**What you should do**
Go to the line below containing "алынды, деп хабарлайды" and print exactly from there through the line containing "edlem Silber Keine", both included. Print nothing else.

--- Data provided Enclosed Below ---

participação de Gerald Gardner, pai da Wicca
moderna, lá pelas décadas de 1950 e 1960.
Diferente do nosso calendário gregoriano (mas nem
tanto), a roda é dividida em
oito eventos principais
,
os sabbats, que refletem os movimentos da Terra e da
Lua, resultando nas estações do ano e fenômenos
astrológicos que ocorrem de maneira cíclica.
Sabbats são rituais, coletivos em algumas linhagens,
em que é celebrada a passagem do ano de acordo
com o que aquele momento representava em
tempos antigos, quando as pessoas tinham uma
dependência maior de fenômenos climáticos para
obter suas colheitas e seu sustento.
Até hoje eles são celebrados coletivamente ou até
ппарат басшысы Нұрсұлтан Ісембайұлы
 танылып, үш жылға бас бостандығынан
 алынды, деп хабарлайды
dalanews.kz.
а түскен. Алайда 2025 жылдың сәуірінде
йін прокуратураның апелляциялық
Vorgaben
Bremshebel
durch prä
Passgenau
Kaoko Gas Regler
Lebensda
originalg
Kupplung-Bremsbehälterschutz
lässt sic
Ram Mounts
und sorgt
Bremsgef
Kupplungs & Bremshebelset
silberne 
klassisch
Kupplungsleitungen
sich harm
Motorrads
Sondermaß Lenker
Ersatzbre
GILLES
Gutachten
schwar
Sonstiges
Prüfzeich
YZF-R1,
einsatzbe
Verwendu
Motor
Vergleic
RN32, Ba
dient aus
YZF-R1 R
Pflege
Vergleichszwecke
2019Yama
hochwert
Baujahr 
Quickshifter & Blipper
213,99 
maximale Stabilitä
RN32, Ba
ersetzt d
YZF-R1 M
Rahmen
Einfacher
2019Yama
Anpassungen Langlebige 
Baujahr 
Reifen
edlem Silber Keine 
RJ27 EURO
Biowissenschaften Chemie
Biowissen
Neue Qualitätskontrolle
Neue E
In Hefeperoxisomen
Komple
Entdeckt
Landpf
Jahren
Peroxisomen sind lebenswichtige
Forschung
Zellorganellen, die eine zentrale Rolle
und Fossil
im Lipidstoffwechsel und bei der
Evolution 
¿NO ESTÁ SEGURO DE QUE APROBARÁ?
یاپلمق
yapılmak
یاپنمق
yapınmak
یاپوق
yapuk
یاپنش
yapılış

--- End of Enclosed Data provided ---

**Output of the task**
 алынды, деп хабарлайды
dalanews.kz.
а түскен. Алайда 2025 жылдың сәуірінде
йін прокуратураның апелляциялық
Vorgaben
Bremshebel
durch prä
Passgenau
Kaoko Gas Regler
Lebensda
originalg
Kupplung-Bremsbehälterschutz
lässt sic
Ram Mounts
und sorgt
Bremsgef
Kupplungs & Bremshebelset
silberne 
klassisch
Kupplungsleitungen
sich harm
Motorrads
Sondermaß Lenker
Ersatzbre
GILLES
Gutachten
schwar
Sonstiges
Prüfzeich
YZF-R1,
einsatzbe
Verwendu
Motor
Vergleic
RN32, Ba
dient aus
YZF-R1 R
Pflege
Vergleichszwecke
2019Yama
hochwert
Baujahr 
Quickshifter & Blipper
213,99 
maximale Stabilitä
RN32, Ba
ersetzt d
YZF-R1 M
Rahmen
Einfacher
2019Yama
Anpassungen Langlebige 
Baujahr 
Reifen
edlem Silber Keine 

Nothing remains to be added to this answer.